3. Should a patient experience any discomfort or adverse symptoms during treatment, use of the medication must be discontinued immediately, and medical attention should be sought. **Product Specifications**

**Product Name:** Daraxonrasib Capsules 50 mg * 28 Capsules/Box (Daraxonrasib RMC-6236)

**Common Name:** Daraxonrasib

**Active Ingredient:** RMC-6236

**Dosage Form:** Capsules

**Specification:** 50 mg/capsule; 28 capsules/box

**Manufacturer:** Indar Pharmaceutical

**Indications:** Used for the treatment of malignant tumors harboring *RAS* gene mutations, including but not limited to:

- *KRAS* G12C mutation-positive non-small cell lung cancer (including both treatment-naïve patients and those with disease progression following prior treatment);

- Pancreatic cancer with *KRAS* mutations (including subtypes such as G12D, G12V, etc.) (e.g., tumors associated with HPAC or Capan-2 cell lines);

- Other *RAS*-driven tumors (including malignant tumors associated with *NRAS* or *HRAS* mutations); specific indications should be determined based on molecular testing results and clinical assessment.

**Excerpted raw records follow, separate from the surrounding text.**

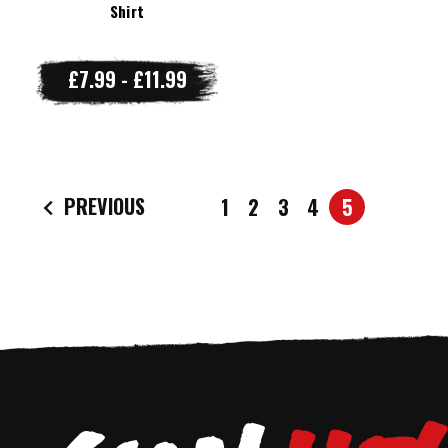
Shirt
£7.99 - £11.99
PREVIOUS
1
2
3
4
5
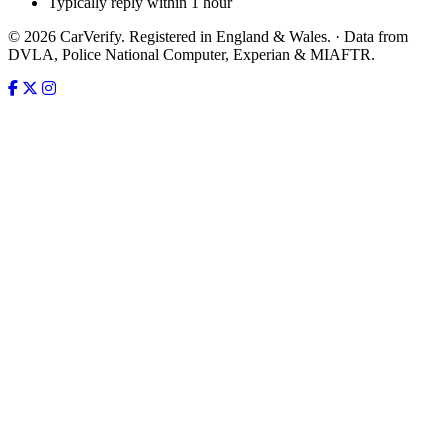
Typically reply within 1 hour
© 2026 CarVerify. Registered in England & Wales. · Data from
DVLA, Police National Computer, Experian & MIAFTR.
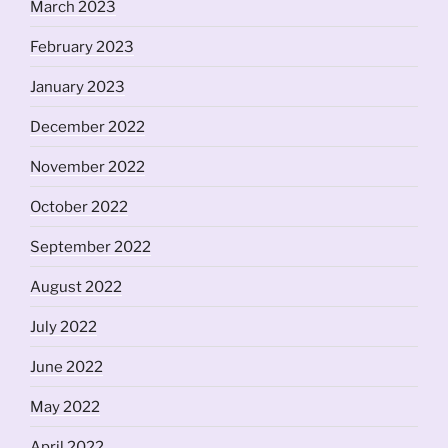
March 2023
February 2023
January 2023
December 2022
November 2022
October 2022
September 2022
August 2022
July 2022
June 2022
May 2022
April 2022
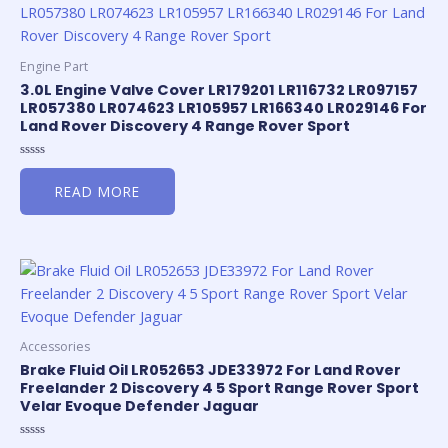
Engine Part
3.0L Engine Valve Cover LR179201 LR116732 LR097157
LR057380 LR074623 LR105957 LR166340 LR029146 For
Land Rover Discovery 4 Range Rover Sport
Rated
0
READ MORE
out
of
5
Accessories
Brake Fluid Oil LR052653 JDE33972 For Land Rover
Freelander 2 Discovery 4 5 Sport Range Rover Sport
Velar Evoque Defender Jaguar
Rated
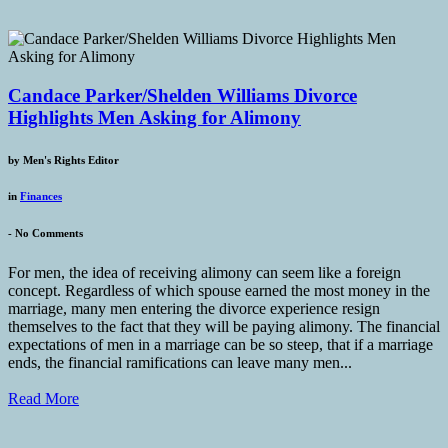
Candace Parker/Shelden Williams Divorce
Highlights Men Asking for Alimony
by
Men's Rights Editor
in
Finances
-
No Comments
For men, the idea of receiving alimony can seem like a foreign
concept. Regardless of which spouse earned the most money in the
marriage, many men entering the divorce experience resign
themselves to the fact that they will be paying alimony. The financial
expectations of men in a marriage can be so steep, that if a marriage
ends, the financial ramifications can leave many men...
Read More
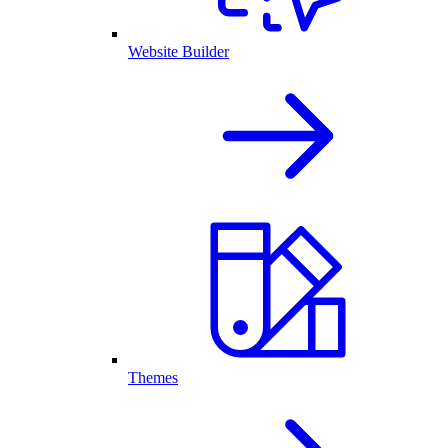
Website Builder
Themes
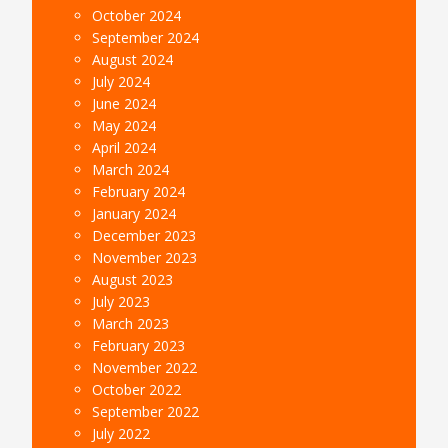
October 2024
September 2024
August 2024
July 2024
June 2024
May 2024
April 2024
March 2024
February 2024
January 2024
December 2023
November 2023
August 2023
July 2023
March 2023
February 2023
November 2022
October 2022
September 2022
July 2022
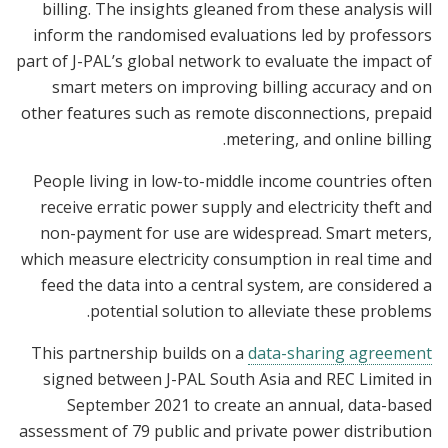
billing. The insights gleaned from these analysis will
inform the randomised evaluations led by professors
part of J-PAL’s global network to evaluate the impact of
smart meters on improving billing accuracy and on
other features such as remote disconnections, prepaid
metering, and online billing.
People living in low-to-middle income countries often
receive erratic power supply and electricity theft and
non-payment for use are widespread. Smart meters,
which measure electricity consumption in real time and
feed the data into a central system, are considered a
potential solution to alleviate these problems.
This partnership builds on a
data-sharing agreement
signed between J-PAL South Asia and REC Limited in
September 2021 to create an annual, data-based
assessment of 79 public and private power distribution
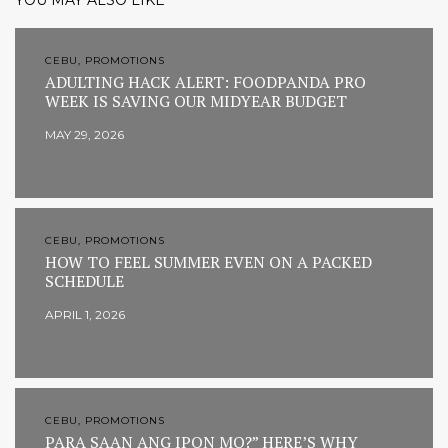
YOU MAY ALSO LIKE
CEBU, PROMOTIONS
ADULTING HACK ALERT: FOODPANDA PRO
WEEK IS SAVING OUR MIDYEAR BUDGET
MAY 29, 2026
CEBU, PROMOTIONS
HOW TO FEEL SUMMER EVEN ON A PACKED
SCHEDULE
APRIL 1, 2026
CEBU, PROMOTIONS
PARA SAAN ANG IPON MO?” HERE’S WHY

This product inhibits tumor cell proliferation by specifically blocking the activity of mutant RAS proteins. It is indicated for patients with *RAS*-mutated tumors that are refractory to or have progressed following previous treatment regimens; it may also serve as a first-line treatment option for certain eligible patients.

**Dosage and Administration:** I. Recommended Dosage

**Recommended Adult Dosage:** 300 mg orally once daily. The medication may be taken either on an empty stomach or after a meal. It is recommended to establish a fixed daily dosing time to ensure consistent dosing intervals and to avoid missed doses.

**Duration of Treatment:** Continue administration until disease progression occurs, intolerable toxicity develops, or treatment is discontinued following a physician's clinical assessment. II. Dosage Adjustment

The principles for dosage adjustment based on treatment-related adverse events (TRAEs) are as follows (data derived from clinical trial NCT05379985):

- First occurrence of Grade 3 rash, diarrhea, nausea, or elevated liver enzymes: Suspend treatment; once symptoms resolve to Grade ≤1, treatment may be resumed at the original dose or at a reduced dose of 200 mg.

- Recurrence of any of the aforementioned Grade 3 toxicities: Reduce the dose to 200 mg; if still not tolerated, the dose may be further reduced to 100 mg.

- Occurrence of Grade 4 toxicity (e.g., severe hepatic injury, Stevens-Johnson syndrome): Permanently discontinue treatment.

III. Dosage for Special Populations

- Patients with Hepatic Impairment: No dosage adjustment is required for mild hepatic impairment; use with caution in patients with moderate to severe hepatic impairment; a dose reduction to 200 mg once daily is recommended, accompanied by close monitoring of liver function parameters.

- Patients with Renal Impairment: Currently, no clinical data are available regarding the use of this medication in patients with renal impairment; use with caution in patients with mild to moderate renal impairment; use is contraindicated in patients with severe renal impairment.

- Elderly Patients (≥65 years): No dosage adjustment is required; close monitoring for adverse reactions is sufficient.

- Children and Adolescents: The safety and efficacy of this medication have not been established in patients under 18 years of age; therefore, its use is not recommended.